§ **Texto para leitura**:

——————

Os moradores encontraram pedaços de carne e salsicha envenenados espalhados pelas ruas dos bairros. A suspeita é de que tenham sido colocados durante a madrugada. “Muita gente é intolerante, fica incomodada porque eles urinam e defecam nas ruas, mas essa não é a solução”, destaca Maria Clara. Procurada pela reportagem, a Polícia Civil afirma estar investigando o caso.
Acostumado a alimentar os animais de rua, o aposentado Geraldo Rocha, de 80 anos, viu o número de bichos reduzir drasticamente no bairro nos últimos meses. “Tem uns 50 anos que cuido. Quando você se considera um deles, não deixa de tratá-los bem. Eu nasci no mato. A gente sai do mato, mas ele não sai da gente. Eu tento fazer minha parte. Dou comida e água ‘religiosamente’ todos os dias. Quando vejo algum morto, levo para sepultar. Mas isso irrita algumas pessoas que não concordam”, comenta.
Reijeição
Os principais alvos de envenenamento costumam ser os gatos. Na avaliação de protetores de animais, isso é um reflexo cultural. O cachorro é visto como melhor amigo do homem, enquanto os gatos são taxados de frios.
“Há uma rejeição aos gatos. Antigamente, tinha essa prática: nascia ninhada de gato, pegava os filhotes, colocava em um saquinho e jogava no rio. Isso era prática comum. Apesar de ter uma cultura de que os gatos são desapegados e não gostam de pessoas, eles, na verdade, são muito apegados e amorosos com seus tutores”, aponta a coordenadora do Movimento Mineiro pelos Direitos Animais.

——————

§ **Exercícios**:
1) Enumere as ações que compunham a prática antiga com ninhadas de gatos relatada no texto sobre o envenenamento de animais de rua.
2) Segundo o texto sobre o envenenamento de animais de rua, há quanto tempo Geraldo Rocha cuida dos bichos?
3) Dê continuidade ao texto sobre o envenenamento de animais de rua, começando logo após a última frase apresentada.
Os registros provêm de uma fonte diferente da do texto.

——————

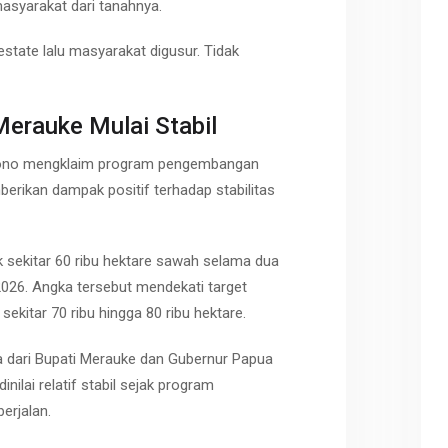
syarakat dari tanahnya.
state lalu masyarakat digusur. Tidak
Merauke Mulai Stabil
ono mengklaim program pengembangan
rikan dampak positif terhadap stabilitas
 sekitar 60 ribu hektare sawah selama dua
 2026. Angka tersebut mendekati target
kitar 70 ribu hingga 80 ribu hektare.
a dari Bupati Merauke dan Gubernur Papua
nilai relatif stabil sejak program
erjalan.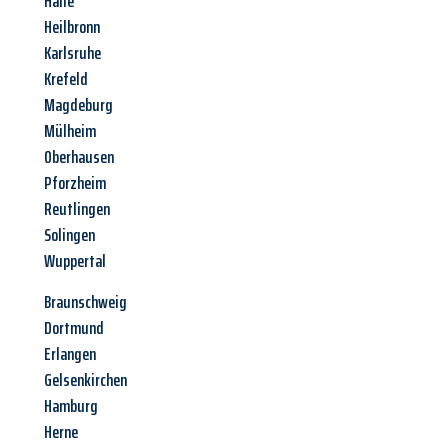
Halle
Heilbronn
Karlsruhe
Krefeld
Magdeburg
Mülheim
Oberhausen
Pforzheim
Reutlingen
Solingen
Wuppertal
Braunschweig
Dortmund
Erlangen
Gelsenkirchen
Hamburg
Herne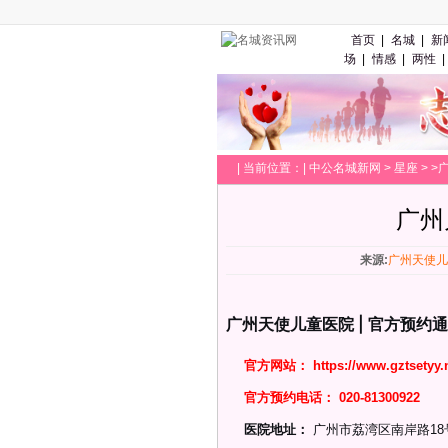
首页
|
名城
|
新
场
|
情感
|
两性
|
|
当前位置：|
中公名城新网
>
星座
> 
广州
来源:
广州天使儿
广州天使儿童医院 | 官方预约
官方网站：
https://www.gztsetyy.
官方预约电话：
020-81300922
医院地址：
广州市荔湾区南岸路18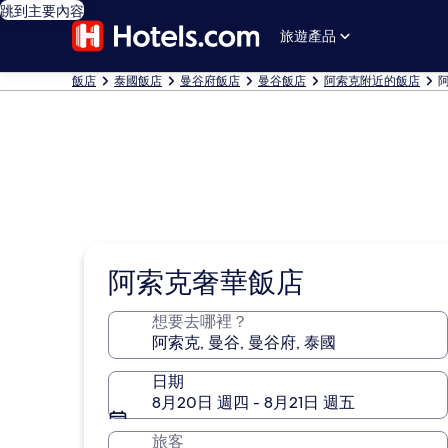
跳到主要內容
旅遊產品
飯店
泰國飯店
曼谷府飯店
曼谷飯店
阿索克附近的飯店
阿索克奢華飯店
想要去哪裡？
日期
8月20日 週四 - 8月21日 週五
旅客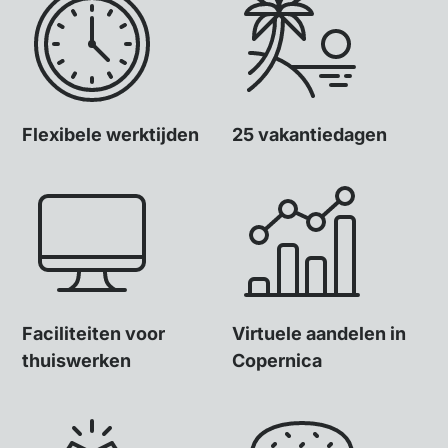
Flexibele werktijden
25 vakantiedagen
Faciliteiten voor
Virtuele aandelen in
thuiswerken
Copernica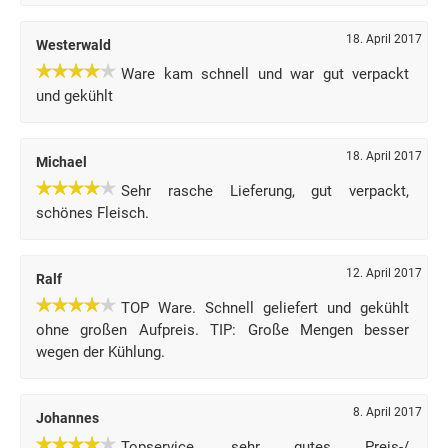
18. April 2017
Westerwald
Ware kam schnell und war gut verpackt
und gekühlt
18. April 2017
Michael
Sehr rasche Lieferung, gut verpackt,
schönes Fleisch.
12. April 2017
Ralf
TOP Ware. Schnell geliefert und gekühlt
ohne großen Aufpreis. TIP: Große Mengen besser
wegen der Kühlung.
8. April 2017
Johannes
Topservice, sehr gutes Preis-/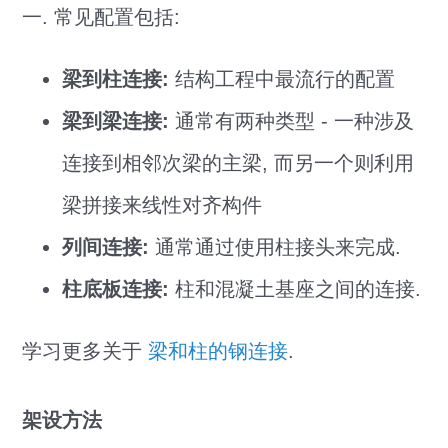
一. 常见配置包括:
梁到柱连接:
结构工程中最流行的配置
梁到梁连接:
通常有两种类型 - 一种涉及
连接到相邻次梁的主梁, 而另一个则利用
梁拼接来线性对齐构件
列间连接:
通常通过使用柱接头来完成.
柱底板连接:
柱和混凝土基座之间的连接.
学习更多关于
梁和柱的钢连接
.
架设方法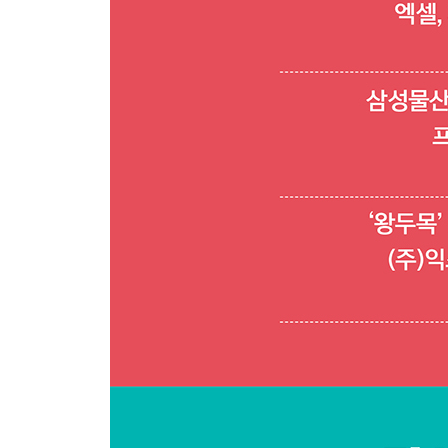
065 슬라이드를 구역으로 나누어 정리하기
066 자동 저장 파일 만들기
067 PDF 문서 만들기
068 비디오 파일 만들기
069 그림 프레젠테이션 만들기
070 각 슬라이드를 JPEG 파일로 저장하기
071 프레젠테이션 파일에 암호 설정하기
CHAPTER 07 프레젠테이션 발표 준비 및 발표하기
072 개체에 애니메이션 적용하기
073 애니메이션 추가하고 다른 개체에 똑같이 적
074 슬라이드에 화면 전환 효과 적용하기
075 모핑 전환 효과 적용하기 ★우선순위
076 자동으로 넘어가는 슬라이드 만들기
077 슬라이드 쇼 재구성하기
078 확대/축소 기능으로 목차 만들기
079 슬라이드 노트로 발표 원고 작성하고 인쇄하기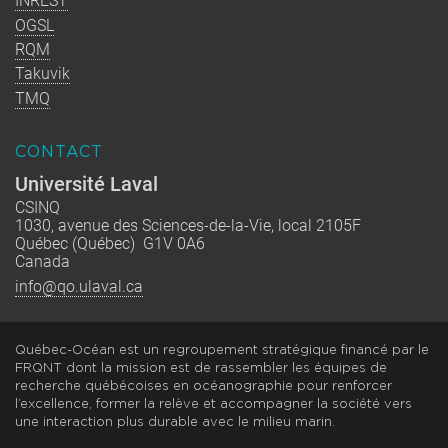
INREST
OGSL
RQM
Takuvik
TMQ
CONTACT
Université Laval
CSINQ
1030, avenue des Sciences-de-la-Vie, local 2105F
Québec (Québec) G1V 0A6
Canada
info@qo.ulaval.ca
Québec-Océan est un regroupement stratégique financé par le
FRQNT dont la mission est de rassembler les équipes de
recherche québécoises en océanographie pour renforcer
l’excellence, former la relève et accompagner la société vers
une interaction plus durable avec le milieu marin.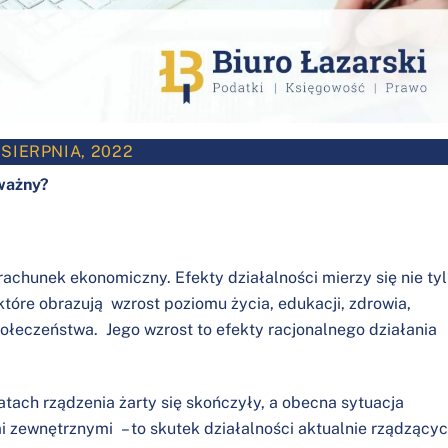
 SIERPNIA, 2022
 ważny?
rachunek ekonomiczny. Efekty działalności mierzy się nie ty
 które obrazują wzrost poziomu życia, edukacji, zdrowia,
ołeczeństwa. Jego wzrost to efekty racjonalnego działania
latach rządzenia żarty się skończyły, a obecna sytuacja
 zewnętrznymi – to skutek działalności aktualnie rządzącyc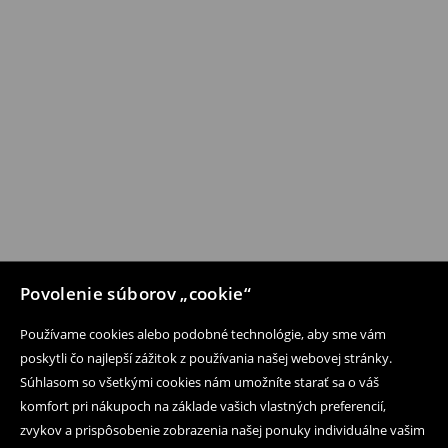
Povolenie súborov „cookie“
Používame cookies alebo podobné technológie, aby sme vám
poskytli čo najlepší zážitok z používania našej webovej stránky.
Súhlasom so všetkými cookies nám umožníte starať sa o váš
komfort pri nákupoch na základe vašich vlastných preferencií,
zvykov a prispôsobenie zobrazenia našej ponuky individuálne vašim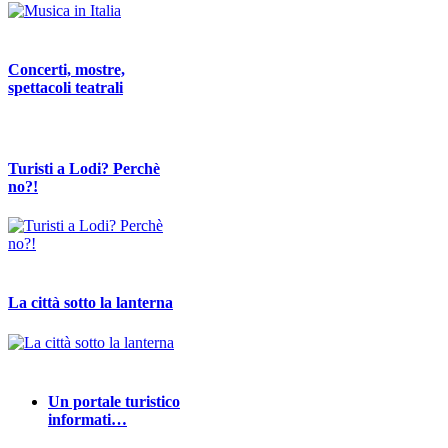
Concerti, mostre,
spettacoli teatrali
Turisti a Lodi? Perchè
no?!
La città sotto la lanterna
Un portale turistico
informati…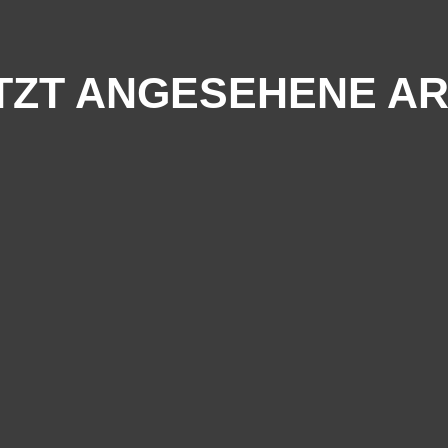
TZT ANGESEHENE AR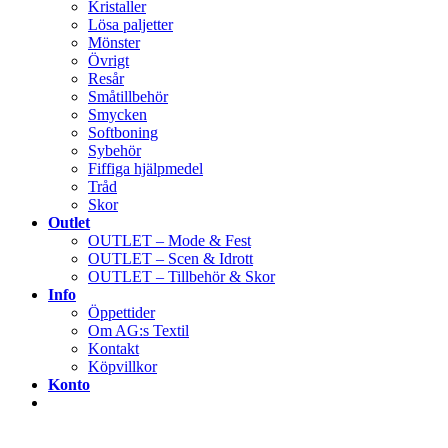
Kristaller
Lösa paljetter
Mönster
Övrigt
Resår
Småtillbehör
Smycken
Softboning
Sybehör
Fiffiga hjälpmedel
Tråd
Skor
Outlet
OUTLET – Mode & Fest
OUTLET – Scen & Idrott
OUTLET – Tillbehör & Skor
Info
Öppettider
Om AG:s Textil
Kontakt
Köpvillkor
Konto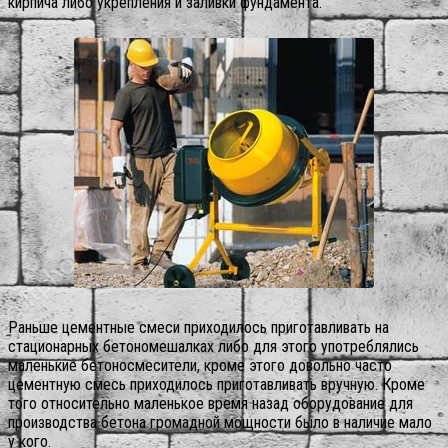
кирпича либо укрепления и заливки фундамента.
Раньше цементные смеси приходилось приготавливать на
стационарных бетономешалках либо для этого употреблялись
маленькие бетоносмесители, кроме этого довольно часто
цементную смесь приходилось приготавливать вручную.
Кроме
того относительно маленькое время назад оборудование для
производства бетона громадной мощности было в наличие мало
у кого.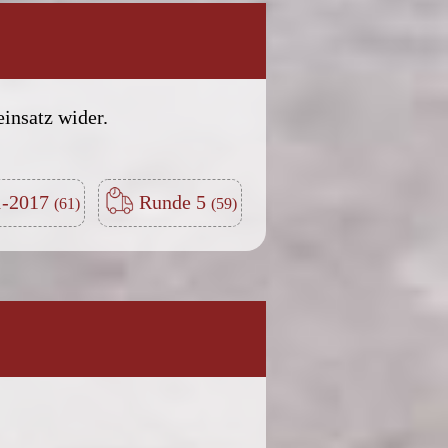
insatz wider.
-2017
Runde 5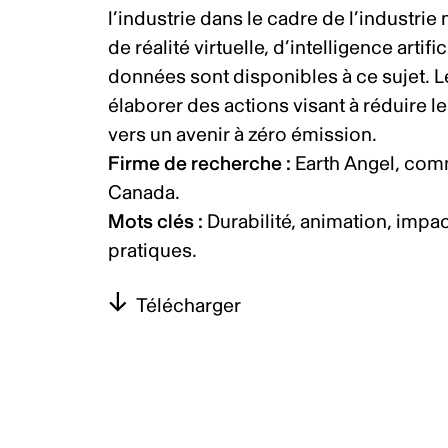
l’industrie dans le cadre de l’industri
de réalité virtuelle, d’intelligence artif
données sont disponibles à ce sujet. L
élaborer des actions visant à réduire l
vers un avenir à zéro émission.
Firme de recherche
:
Earth Angel, comm
Canada.
Mots clés :
Durabilité, animation, impa
pratiques.
Télécharger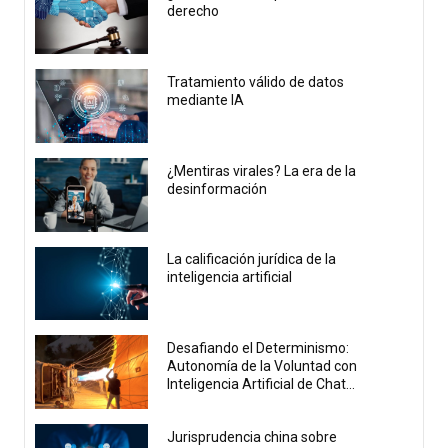
derecho
Tratamiento válido de datos
mediante IA
¿Mentiras virales? La era de la
desinformación
La calificación jurídica de la
inteligencia artificial
Desafiando el Determinismo:
Autonomía de la Voluntad con
Inteligencia Artificial de Chat...
Jurisprudencia china sobre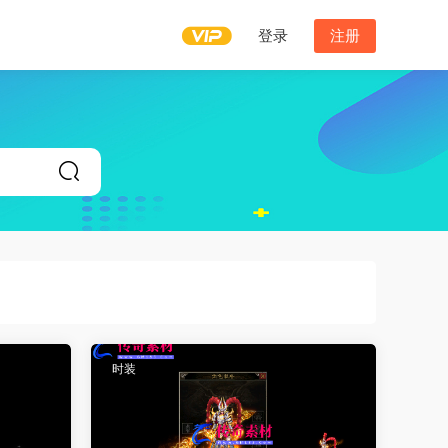
登录
注册
时装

——————

§ **Suas respostas**:
1) Pegar os filhotes, colocá-los em um saquinho e jogá-los no rio.

2) Há cerca de 50 anos.

3)
Para Adriana, a educação tem papel fundamental na mudança de mentalidade da sociedade. “Precisamos desconstruir essa cultura de que o animal existe para nos servir. Cadeia não muda a realidade. Precisamos investir em conscientização por meio da educação nas escolas, faculdades, e uma política de manejo ético dos animais”, destaca.
A advogada Maíra Garcia Dias reforça a necessidade de registrar provas dos maus-tratos e denunciar o crime às autoridades. “Ao presenciar, tomar conhecimento desses maus-tratos, o cidadão, além de filmar, fotografar, enfim, produzir prova material, testemunhal, deve registrar boletim de ocorrência”, afirma.
Sansão voltou a andar
Victor Rocha*
Após três anos, Nathan Braga, dono do pitbull que inspirou a Lei Sansão, continua engajado na pauta de proteção a animais e crê que os casos aumentaram. Em 2021, com ajuda de uma prótese desenvolvida nos Estados Unidos, e doada pela associação de proteção animal Patas Para Você, o cachorro começou a andar novamente.
Apesar de só ter sido possível substituir uma das duas patas do cachorro, Sansão tem feito muitos progressos. Por meio de vídeos, Nathan compartilha todos os dias a rotina do cachorro que ganhou o coração do Brasil.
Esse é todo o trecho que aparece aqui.